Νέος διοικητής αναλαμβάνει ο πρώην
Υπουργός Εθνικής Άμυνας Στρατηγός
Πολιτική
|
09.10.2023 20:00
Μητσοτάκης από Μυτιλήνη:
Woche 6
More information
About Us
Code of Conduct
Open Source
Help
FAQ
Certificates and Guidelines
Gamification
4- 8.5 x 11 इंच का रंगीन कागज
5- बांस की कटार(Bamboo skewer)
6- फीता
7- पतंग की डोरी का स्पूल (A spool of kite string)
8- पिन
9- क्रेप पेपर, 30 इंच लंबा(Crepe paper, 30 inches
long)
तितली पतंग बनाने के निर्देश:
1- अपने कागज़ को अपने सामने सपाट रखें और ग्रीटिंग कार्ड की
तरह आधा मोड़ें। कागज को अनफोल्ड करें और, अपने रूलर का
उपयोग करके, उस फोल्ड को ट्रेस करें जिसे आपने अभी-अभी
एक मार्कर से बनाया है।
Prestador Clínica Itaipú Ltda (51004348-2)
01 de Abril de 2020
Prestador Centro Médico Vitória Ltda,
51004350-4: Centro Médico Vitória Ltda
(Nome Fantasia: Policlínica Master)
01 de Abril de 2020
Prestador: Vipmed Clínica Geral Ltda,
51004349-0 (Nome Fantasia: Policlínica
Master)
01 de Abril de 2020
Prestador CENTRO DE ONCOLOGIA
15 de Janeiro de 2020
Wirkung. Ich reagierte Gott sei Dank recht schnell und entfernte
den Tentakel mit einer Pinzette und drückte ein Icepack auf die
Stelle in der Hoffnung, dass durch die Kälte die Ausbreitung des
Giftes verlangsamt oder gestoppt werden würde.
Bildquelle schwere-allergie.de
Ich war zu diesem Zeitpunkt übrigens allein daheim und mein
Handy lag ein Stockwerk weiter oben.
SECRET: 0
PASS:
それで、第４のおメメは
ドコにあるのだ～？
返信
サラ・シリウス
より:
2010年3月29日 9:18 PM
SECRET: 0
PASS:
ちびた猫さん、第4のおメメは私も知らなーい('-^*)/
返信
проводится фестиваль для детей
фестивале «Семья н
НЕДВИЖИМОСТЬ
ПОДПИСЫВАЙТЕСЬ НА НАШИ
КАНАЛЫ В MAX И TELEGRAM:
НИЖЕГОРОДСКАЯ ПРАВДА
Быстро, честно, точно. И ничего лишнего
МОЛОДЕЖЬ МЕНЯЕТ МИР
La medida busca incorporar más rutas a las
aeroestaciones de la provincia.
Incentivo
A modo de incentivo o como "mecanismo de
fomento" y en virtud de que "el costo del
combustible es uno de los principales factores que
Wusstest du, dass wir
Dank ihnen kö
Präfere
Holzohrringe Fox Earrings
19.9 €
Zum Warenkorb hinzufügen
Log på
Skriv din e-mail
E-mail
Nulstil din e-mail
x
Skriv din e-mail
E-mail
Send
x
· · · · ·
Directions for this task
Nothing should be altered. Set down all the data again.

Response to this task
Νέος διοικητής αναλαμβάνει ο πρώην
Υπουργός Εθνικής Άμυνας Στρατηγός
Πολιτική
|
09.10.2023 20:00
Μητσοτάκης από Μυτιλήνη:
Woche 6
More information
About Us
Code of Conduct
Open Source
Help
FAQ
Certificates and Guidelines
Gamification
4- 8.5 x 11 इंच का रंगीन कागज
5- बांस की कटार(Bamboo skewer)
6- फीता
7- पतंग की डोरी का स्पूल (A spool of kite string)
8- पिन
9- क्रेप पेपर, 30 इंच लंबा(Crepe paper, 30 inches
long)
तितली पतंग बनाने के निर्देश:
1- अपने कागज़ को अपने सामने सपाट रखें और ग्रीटिंग कार्ड की
तरह आधा मोड़ें। कागज को अनफोल्ड करें और, अपने रूलर का
उपयोग करके, उस फोल्ड को ट्रेस करें जिसे आपने अभी-अभी
एक मार्कर से बनाया है।
Prestador Clínica Itaipú Ltda (51004348-2)
01 de Abril de 2020
Prestador Centro Médico Vitória Ltda,
51004350-4: Centro Médico Vitória Ltda
(Nome Fantasia: Policlínica Master)
01 de Abril de 2020
Prestador: Vipmed Clínica Geral Ltda,
51004349-0 (Nome Fantasia: Policlínica
Master)
01 de Abril de 2020
Prestador CENTRO DE ONCOLOGIA
15 de Janeiro de 2020
Wirkung. Ich reagierte Gott sei Dank recht schnell und entfernte
den Tentakel mit einer Pinzette und drückte ein Icepack auf die
Stelle in der Hoffnung, dass durch die Kälte die Ausbreitung des
Giftes verlangsamt oder gestoppt werden würde.
Bildquelle schwere-allergie.de
Ich war zu diesem Zeitpunkt übrigens allein daheim und mein
Handy lag ein Stockwerk weiter oben.
SECRET: 0
PASS:
それで、第４のおメメは
ドコにあるのだ～？
返信
サラ・シリウス
より:
2010年3月29日 9:18 PM
SECRET: 0
PASS:
ちびた猫さん、第4のおメメは私も知らなーい('-^*)/
返信
проводится фестиваль для детей
фестивале «Семья н
НЕДВИЖИМОСТЬ
ПОДПИСЫВАЙТЕСЬ НА НАШИ
КАНАЛЫ В MAX И TELEGRAM:
НИЖЕГОРОДСКАЯ ПРАВДА
Быстро, честно, точно. И ничего лишнего
МОЛОДЕЖЬ МЕНЯЕТ МИР
La medida busca incorporar más rutas a las
aeroestaciones de la provincia.
Incentivo
A modo de incentivo o como "mecanismo de
fomento" y en virtud de que "el costo del
combustible es uno de los principales factores que
Wusstest du, dass wir
Dank ihnen kö
Präfere
Holzohrringe Fox Earrings
19.9 €
Zum Warenkorb hinzufügen
Log på
Skriv din e-mail
E-mail
Nulstil din e-mail
x
Skriv din e-mail
E-mail
Send
x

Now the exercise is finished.